WHAT THE TASK ASKS
When a line in the listing below contains the word "knee", return a copy of that line.

EXERCISE INPUT
-.-.-

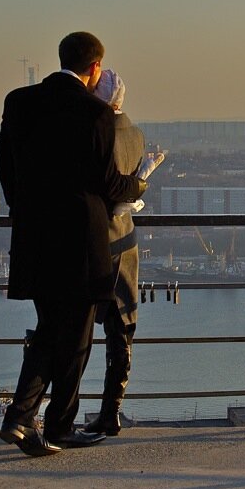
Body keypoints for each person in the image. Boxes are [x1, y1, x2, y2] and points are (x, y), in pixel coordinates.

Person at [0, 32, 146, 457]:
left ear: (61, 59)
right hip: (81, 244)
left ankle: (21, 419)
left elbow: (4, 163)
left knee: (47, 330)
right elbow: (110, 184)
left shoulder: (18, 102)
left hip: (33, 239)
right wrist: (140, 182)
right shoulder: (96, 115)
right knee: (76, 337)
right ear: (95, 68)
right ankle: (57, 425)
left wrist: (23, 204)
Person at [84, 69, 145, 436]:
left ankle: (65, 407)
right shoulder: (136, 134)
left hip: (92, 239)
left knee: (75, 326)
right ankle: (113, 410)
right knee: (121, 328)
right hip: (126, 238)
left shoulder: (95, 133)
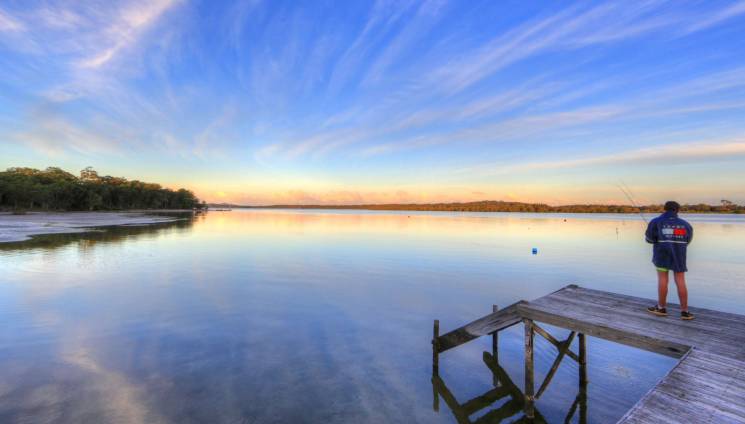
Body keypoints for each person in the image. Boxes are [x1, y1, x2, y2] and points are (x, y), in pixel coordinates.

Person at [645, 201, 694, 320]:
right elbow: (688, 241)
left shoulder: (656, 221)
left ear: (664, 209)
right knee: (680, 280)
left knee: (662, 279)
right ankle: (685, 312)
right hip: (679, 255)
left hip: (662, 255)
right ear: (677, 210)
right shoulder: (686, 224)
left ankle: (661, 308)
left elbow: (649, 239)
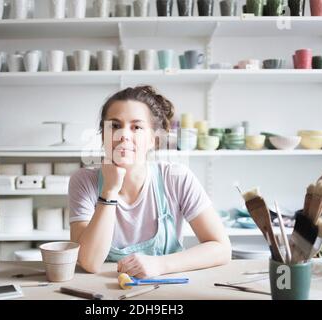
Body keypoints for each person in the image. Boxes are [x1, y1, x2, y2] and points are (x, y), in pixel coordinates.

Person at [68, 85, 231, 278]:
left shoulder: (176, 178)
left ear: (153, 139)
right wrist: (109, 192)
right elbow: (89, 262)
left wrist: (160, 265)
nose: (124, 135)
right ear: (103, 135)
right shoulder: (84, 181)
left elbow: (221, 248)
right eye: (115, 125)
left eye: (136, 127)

-.-.-

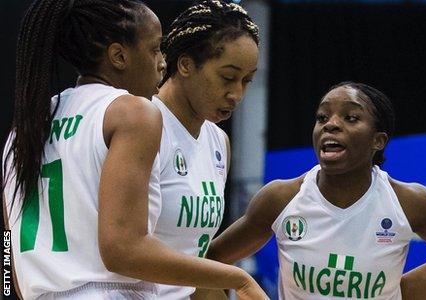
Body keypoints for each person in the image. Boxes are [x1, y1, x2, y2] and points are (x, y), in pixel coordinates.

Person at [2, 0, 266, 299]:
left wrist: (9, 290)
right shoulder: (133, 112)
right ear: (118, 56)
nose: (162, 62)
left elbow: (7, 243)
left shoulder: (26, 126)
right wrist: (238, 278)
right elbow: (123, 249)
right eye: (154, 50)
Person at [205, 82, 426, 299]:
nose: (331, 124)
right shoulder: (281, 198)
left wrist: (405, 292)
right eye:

-.-.-

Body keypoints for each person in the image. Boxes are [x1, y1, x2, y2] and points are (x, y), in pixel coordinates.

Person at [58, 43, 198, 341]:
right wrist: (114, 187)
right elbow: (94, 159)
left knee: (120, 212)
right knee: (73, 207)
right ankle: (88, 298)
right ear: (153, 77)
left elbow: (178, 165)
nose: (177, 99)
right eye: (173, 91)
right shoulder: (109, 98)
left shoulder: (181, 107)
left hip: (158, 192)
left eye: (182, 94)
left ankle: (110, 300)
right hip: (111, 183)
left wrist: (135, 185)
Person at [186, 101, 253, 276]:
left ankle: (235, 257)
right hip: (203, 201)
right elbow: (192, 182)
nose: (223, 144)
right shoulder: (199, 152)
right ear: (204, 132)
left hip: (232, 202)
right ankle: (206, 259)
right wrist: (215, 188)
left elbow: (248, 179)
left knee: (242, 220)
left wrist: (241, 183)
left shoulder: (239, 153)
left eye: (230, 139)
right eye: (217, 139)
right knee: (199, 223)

-.-.-

WRITTEN RESPONSE
left knee: (47, 330)
right knee: (76, 337)
left knee: (75, 326)
right knee: (121, 328)
right knee: (680, 280)
left knee: (662, 279)
left knee: (120, 212)
right knee: (73, 207)
left knee: (242, 220)
right knee: (199, 223)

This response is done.